*** Block opens ***
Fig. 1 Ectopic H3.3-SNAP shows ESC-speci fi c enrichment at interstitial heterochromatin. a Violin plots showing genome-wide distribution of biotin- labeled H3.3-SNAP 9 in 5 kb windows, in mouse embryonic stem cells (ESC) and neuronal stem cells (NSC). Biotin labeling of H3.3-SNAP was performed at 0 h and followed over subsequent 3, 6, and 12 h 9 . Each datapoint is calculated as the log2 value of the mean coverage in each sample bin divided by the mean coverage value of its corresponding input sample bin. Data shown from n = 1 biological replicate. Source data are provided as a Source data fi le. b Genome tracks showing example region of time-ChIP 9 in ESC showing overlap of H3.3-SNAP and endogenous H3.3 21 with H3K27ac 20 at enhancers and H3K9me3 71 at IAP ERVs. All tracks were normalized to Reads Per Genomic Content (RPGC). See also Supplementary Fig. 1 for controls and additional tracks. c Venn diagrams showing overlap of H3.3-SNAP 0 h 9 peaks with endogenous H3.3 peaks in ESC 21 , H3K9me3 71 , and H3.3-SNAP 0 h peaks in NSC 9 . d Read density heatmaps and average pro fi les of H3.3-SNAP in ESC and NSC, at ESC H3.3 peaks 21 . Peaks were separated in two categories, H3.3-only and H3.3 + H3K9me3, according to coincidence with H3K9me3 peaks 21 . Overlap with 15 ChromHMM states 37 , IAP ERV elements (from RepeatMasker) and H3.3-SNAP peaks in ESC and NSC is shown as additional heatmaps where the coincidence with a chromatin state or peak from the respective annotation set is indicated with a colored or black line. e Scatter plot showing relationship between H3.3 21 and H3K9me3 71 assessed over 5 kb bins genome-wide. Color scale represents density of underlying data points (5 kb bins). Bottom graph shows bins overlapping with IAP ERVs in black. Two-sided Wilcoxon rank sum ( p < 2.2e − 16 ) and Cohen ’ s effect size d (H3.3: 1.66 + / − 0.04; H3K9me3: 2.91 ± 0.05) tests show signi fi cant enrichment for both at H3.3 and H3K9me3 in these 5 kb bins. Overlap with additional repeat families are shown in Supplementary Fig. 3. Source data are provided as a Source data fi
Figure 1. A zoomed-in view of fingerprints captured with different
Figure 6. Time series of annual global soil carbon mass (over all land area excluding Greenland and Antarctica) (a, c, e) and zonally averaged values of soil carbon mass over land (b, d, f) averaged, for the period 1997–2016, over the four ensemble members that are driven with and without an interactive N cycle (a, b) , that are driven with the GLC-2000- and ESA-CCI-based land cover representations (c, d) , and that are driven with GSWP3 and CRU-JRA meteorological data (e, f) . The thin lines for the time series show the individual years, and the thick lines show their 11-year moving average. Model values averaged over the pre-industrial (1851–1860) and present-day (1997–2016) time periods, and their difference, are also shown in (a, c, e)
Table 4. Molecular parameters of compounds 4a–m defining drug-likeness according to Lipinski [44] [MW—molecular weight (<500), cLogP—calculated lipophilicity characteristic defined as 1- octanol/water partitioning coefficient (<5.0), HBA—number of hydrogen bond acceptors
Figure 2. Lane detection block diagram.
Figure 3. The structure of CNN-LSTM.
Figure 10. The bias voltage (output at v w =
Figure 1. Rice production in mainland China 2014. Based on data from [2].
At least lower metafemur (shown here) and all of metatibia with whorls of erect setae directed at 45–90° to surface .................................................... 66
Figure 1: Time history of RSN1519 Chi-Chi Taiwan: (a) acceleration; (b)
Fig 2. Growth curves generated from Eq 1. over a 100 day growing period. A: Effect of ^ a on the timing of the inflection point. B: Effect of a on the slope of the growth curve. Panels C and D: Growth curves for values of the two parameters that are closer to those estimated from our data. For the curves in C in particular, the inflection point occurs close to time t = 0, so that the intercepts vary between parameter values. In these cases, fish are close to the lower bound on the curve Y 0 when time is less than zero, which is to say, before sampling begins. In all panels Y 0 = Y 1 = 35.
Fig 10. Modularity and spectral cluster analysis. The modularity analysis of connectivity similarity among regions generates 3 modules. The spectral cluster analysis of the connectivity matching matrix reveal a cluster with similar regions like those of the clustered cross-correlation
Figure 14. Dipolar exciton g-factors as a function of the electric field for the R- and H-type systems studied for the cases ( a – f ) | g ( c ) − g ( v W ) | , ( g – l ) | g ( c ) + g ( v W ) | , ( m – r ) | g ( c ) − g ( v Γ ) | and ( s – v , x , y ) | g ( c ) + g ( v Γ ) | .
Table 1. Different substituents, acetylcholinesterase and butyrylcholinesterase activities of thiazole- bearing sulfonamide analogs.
*** Block closes ***
About this exercise: Please copy out every entry exactly, with nothing omitted.

Finished task:
Fig. 1 Ectopic H3.3-SNAP shows ESC-speci fi c enrichment at interstitial heterochromatin. a Violin plots showing genome-wide distribution of biotin- labeled H3.3-SNAP 9 in 5 kb windows, in mouse embryonic stem cells (ESC) and neuronal stem cells (NSC). Biotin labeling of H3.3-SNAP was performed at 0 h and followed over subsequent 3, 6, and 12 h 9 . Each datapoint is calculated as the log2 value of the mean coverage in each sample bin divided by the mean coverage value of its corresponding input sample bin. Data shown from n = 1 biological replicate. Source data are provided as a Source data fi le. b Genome tracks showing example region of time-ChIP 9 in ESC showing overlap of H3.3-SNAP and endogenous H3.3 21 with H3K27ac 20 at enhancers and H3K9me3 71 at IAP ERVs. All tracks were normalized to Reads Per Genomic Content (RPGC). See also Supplementary Fig. 1 for controls and additional tracks. c Venn diagrams showing overlap of H3.3-SNAP 0 h 9 peaks with endogenous H3.3 peaks in ESC 21 , H3K9me3 71 , and H3.3-SNAP 0 h peaks in NSC 9 . d Read density heatmaps and average pro fi les of H3.3-SNAP in ESC and NSC, at ESC H3.3 peaks 21 . Peaks were separated in two categories, H3.3-only and H3.3 + H3K9me3, according to coincidence with H3K9me3 peaks 21 . Overlap with 15 ChromHMM states 37 , IAP ERV elements (from RepeatMasker) and H3.3-SNAP peaks in ESC and NSC is shown as additional heatmaps where the coincidence with a chromatin state or peak from the respective annotation set is indicated with a colored or black line. e Scatter plot showing relationship between H3.3 21 and H3K9me3 71 assessed over 5 kb bins genome-wide. Color scale represents density of underlying data points (5 kb bins). Bottom graph shows bins overlapping with IAP ERVs in black. Two-sided Wilcoxon rank sum ( p < 2.2e − 16 ) and Cohen ’ s effect size d (H3.3: 1.66 + / − 0.04; H3K9me3: 2.91 ± 0.05) tests show signi fi cant enrichment for both at H3.3 and H3K9me3 in these 5 kb bins. Overlap with additional repeat families are shown in Supplementary Fig. 3. Source data are provided as a Source data fi
Figure 1. A zoomed-in view of fingerprints captured with different
Figure 6. Time series of annual global soil carbon mass (over all land area excluding Greenland and Antarctica) (a, c, e) and zonally averaged values of soil carbon mass over land (b, d, f) averaged, for the period 1997–2016, over the four ensemble members that are driven with and without an interactive N cycle (a, b) , that are driven with the GLC-2000- and ESA-CCI-based land cover representations (c, d) , and that are driven with GSWP3 and CRU-JRA meteorological data (e, f) . The thin lines for the time series show the individual years, and the thick lines show their 11-year moving average. Model values averaged over the pre-industrial (1851–1860) and present-day (1997–2016) time periods, and their difference, are also shown in (a, c, e)
Table 4. Molecular parameters of compounds 4a–m defining drug-likeness according to Lipinski [44] [MW—molecular weight (<500), cLogP—calculated lipophilicity characteristic defined as 1- octanol/water partitioning coefficient (<5.0), HBA—number of hydrogen bond acceptors
Figure 2. Lane detection block diagram.
Figure 3. The structure of CNN-LSTM.
Figure 10. The bias voltage (output at v w =
Figure 1. Rice production in mainland China 2014. Based on data from [2].
At least lower metafemur (shown here) and all of metatibia with whorls of erect setae directed at 45–90° to surface .................................................... 66
Figure 1: Time history of RSN1519 Chi-Chi Taiwan: (a) acceleration; (b)
Fig 2. Growth curves generated from Eq 1. over a 100 day growing period. A: Effect of ^ a on the timing of the inflection point. B: Effect of a on the slope of the growth curve. Panels C and D: Growth curves for values of the two parameters that are closer to those estimated from our data. For the curves in C in particular, the inflection point occurs close to time t = 0, so that the intercepts vary between parameter values. In these cases, fish are close to the lower bound on the curve Y 0 when time is less than zero, which is to say, before sampling begins. In all panels Y 0 = Y 1 = 35.
Fig 10. Modularity and spectral cluster analysis. The modularity analysis of connectivity similarity among regions generates 3 modules. The spectral cluster analysis of the connectivity matching matrix reveal a cluster with similar regions like those of the clustered cross-correlation
Figure 14. Dipolar exciton g-factors as a function of the electric field for the R- and H-type systems studied for the cases ( a – f ) | g ( c ) − g ( v W ) | , ( g – l ) | g ( c ) + g ( v W ) | , ( m – r ) | g ( c ) − g ( v Γ ) | and ( s – v , x , y ) | g ( c ) + g ( v Γ ) | .
Table 1. Different substituents, acetylcholinesterase and butyrylcholinesterase activities of thiazole- bearing sulfonamide analogs.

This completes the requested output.